====== Exercise material ======
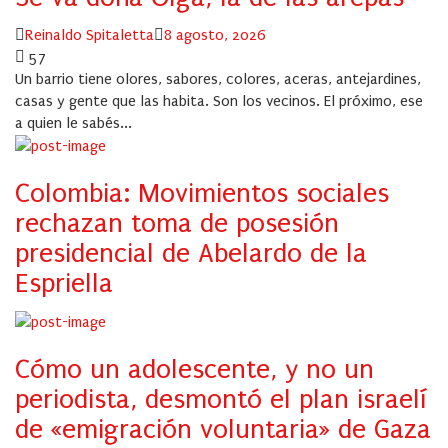
Author
Posted
Reinaldo Spitaletta
8 agosto, 2026
on
57
Un barrio tiene olores, sabores, colores, aceras, antejardines,
casas y gente que las habita. Son los vecinos. El próximo, ese
a quien le sabés...
Colombia: Movimientos sociales
rechazan toma de posesión
presidencial de Abelardo de la
Espriella
Cómo un adolescente, y no un
periodista, desmontó el plan israelí
de «emigración voluntaria» de Gaza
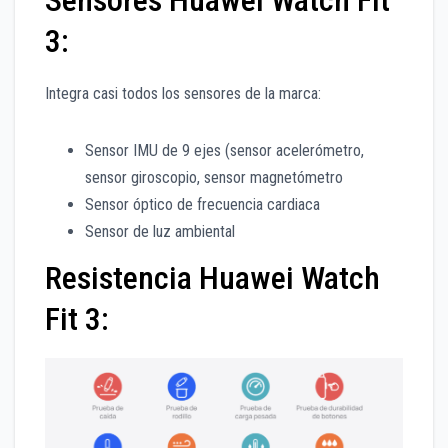
Sensores Huawei Watch Fit
3:
Integra casi todos los sensores de la marca:
Sensor IMU de 9 ejes (sensor acelerómetro,
sensor giroscopio, sensor magnetómetro
Sensor óptico de frecuencia cardiaca
Sensor de luz ambiental
Resistencia Huawei Watch
Fit 3:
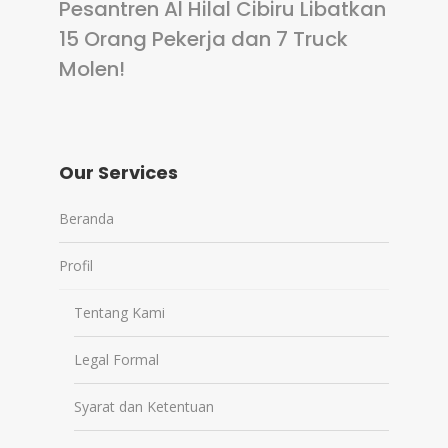
Pesantren Al Hilal Cibiru Libatkan
15 Orang Pekerja dan 7 Truck
Molen!
Our Services
Beranda
Profil
Tentang Kami
Legal Formal
Syarat dan Ketentuan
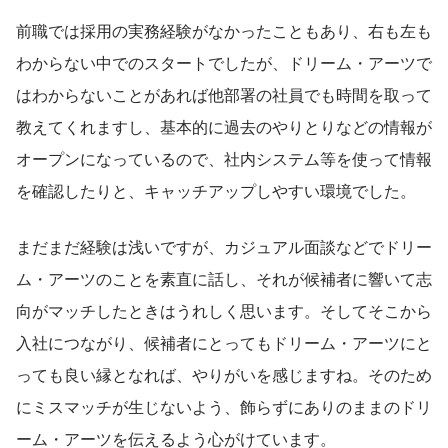
前職では採用の実務経験がなかったこともあり、右も左も
わからない中でのスタートでしたが、ドリーム・アーツで
はわからないことがあれば他部署の社員でも時間を取って
教えてくれますし、基本的に過去のやりとりなどの情報が
オープンになっているので、社内システム等を使って情報
を確認したりと、キャッチアップしやすい環境でした。
まだまだ経験は浅いですが、カジュアル面談などでドリー
ム・アーツのことを素直に話し、それが候補者に響いて志
向がマッチしたときはうれしく思います。そしてそこから
入社につながり、候補者にとってもドリーム・アーツにと
っても良い縁となれば、やりがいを感じますね。そのため
にミスマッチが生じないよう、飾らずにありのままのドリ
ーム・アーツを伝えるよう心がけています。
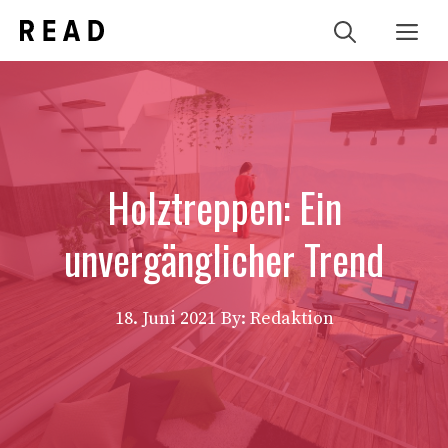
Zum
Me
Inhalt
springen
Holztreppen: Ein
unvergänglicher Trend
18. Juni 2021
By: Redaktion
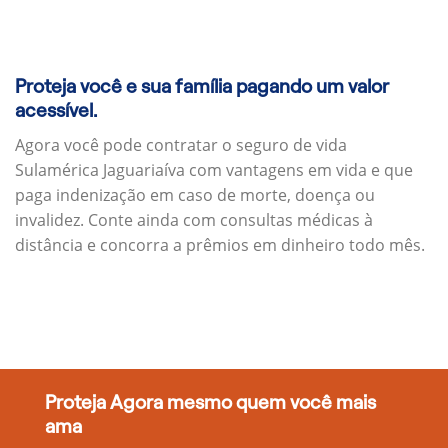
Proteja você e sua família pagando um valor
acessível.
Agora você pode contratar o seguro de vida
Sulamérica Jaguariaíva com vantagens em vida e que
paga indenização em caso de morte, doença ou
invalidez. Conte ainda com consultas médicas à
distância e concorra a prêmios em dinheiro todo mês.
Proteja Agora mesmo quem você mais
ama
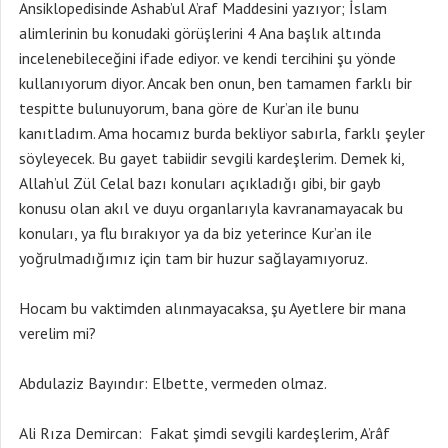
Ansiklopedisinde Ashab’ul A’raf Maddesini yazıyor; İslam
alimlerinin bu konudaki görüşlerini 4 Ana başlık altında
incelenebileceğini ifade ediyor. ve kendi tercihini şu yönde
kullanıyorum diyor. Ancak ben onun, ben tamamen farklı bir
tespitte bulunuyorum, bana göre de Kur’an ile bunu
kanıtladım. Ama hocamız burda bekliyor sabırla, farklı şeyler
söyleyecek. Bu gayet tabiidir sevgili kardeşlerim. Demek ki,
Allah’ul Zül Celal bazı konuları açıkladığı gibi, bir gayb
konusu olan akıl ve duyu organlarıyla kavranamayacak bu
konuları, ya flu bırakıyor ya da biz yeterince Kur’an ile
yoğrulmadığımız için tam bir huzur sağlayamıyoruz.
Hocam bu vaktimden alınmayacaksa, şu Ayetlere bir mana
verelim mi?
Abdulaziz Bayındır: Elbette, vermeden olmaz.
Ali Rıza Demircan: Fakat şimdi sevgili kardeşlerim, A’râf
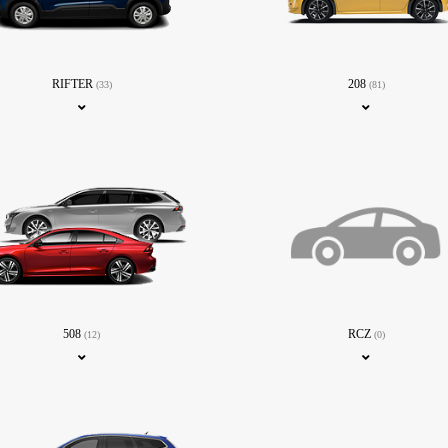
RIFTER
208
(33)
(81)
508
RCZ
(12)
(0)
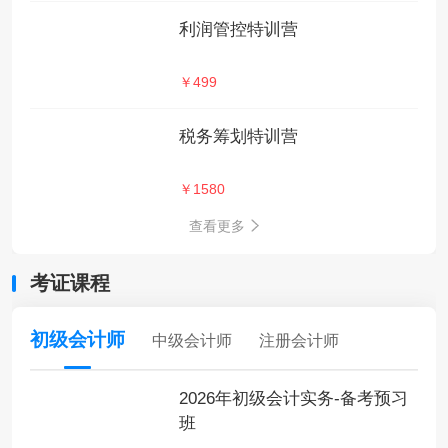
利润管控特训营
￥499
税务筹划特训营
￥1580
查看更多
考证课程
初级会计师
中级会计师
注册会计师
2026年初级会计实务-备考预习
班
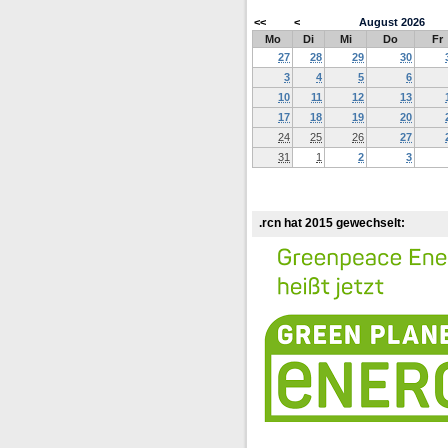
<<
<
August
2026
Mo
Di
Mi
Do
Fr
27
28
29
30
3
4
5
6
10
11
12
13
17
18
19
20
24
25
26
27
31
1
2
3
.rcn hat 2015 gewechselt:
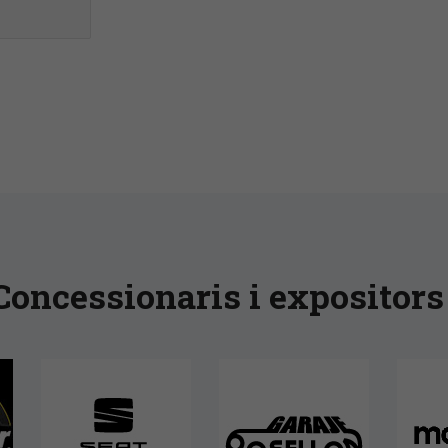
Concessionaris i expositors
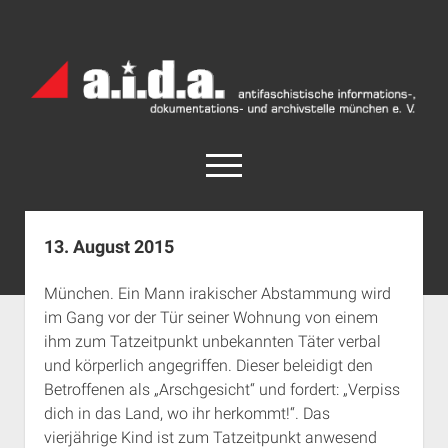
a.i.d.a.
Archiv
München
open
menu
facebook
rss
info@aida-archiv.de
13. August 2015
Home
München. Ein Mann irakischer Abstammung wird
Aktuelles
im Gang vor der Tür seiner Wohnung von einem
open
Termine
ihm zum Tatzeitpunkt unbekannten Täter verbal
dropdown
und körperlich angegriffen. Dieser beleidigt den
Antifaschistische Termine im Süden
Chronologie
menu
Betroffenen als „Arschgesicht“ und fordert: „Verpiss
open
Antifaschistische Termine in München
Das Archiv
dich in das Land, wo ihr herkommt!“. Das
dropdown
Rechte Termine im Süden
a.i.d.a. e. V. unterstützen
Impressum
menu
vierjährige Kind ist zum Tatzeitpunkt anwesend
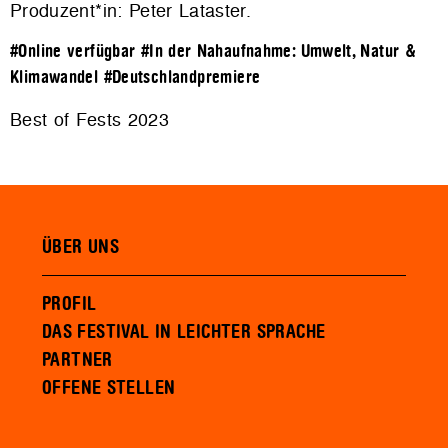
Produzent*in: Peter Lataster.
#Online verfügbar
#In der Nahaufnahme: Umwelt, Natur &
Klimawandel
#Deutschlandpremiere
Best of Fests 2023
ÜBER UNS
PROFIL
DAS FESTIVAL IN LEICHTER SPRACHE
PARTNER
OFFENE STELLEN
======
What the exercise asks:
Across the entries above, find the lines with the string "kardeşlerim" and copy them.

Answer box:
söyleyecek. Bu gayet tabiidir sevgili kardeşlerim. Demek ki,
Ali Rıza Demircan: Fakat şimdi sevgili kardeşlerim, A’râf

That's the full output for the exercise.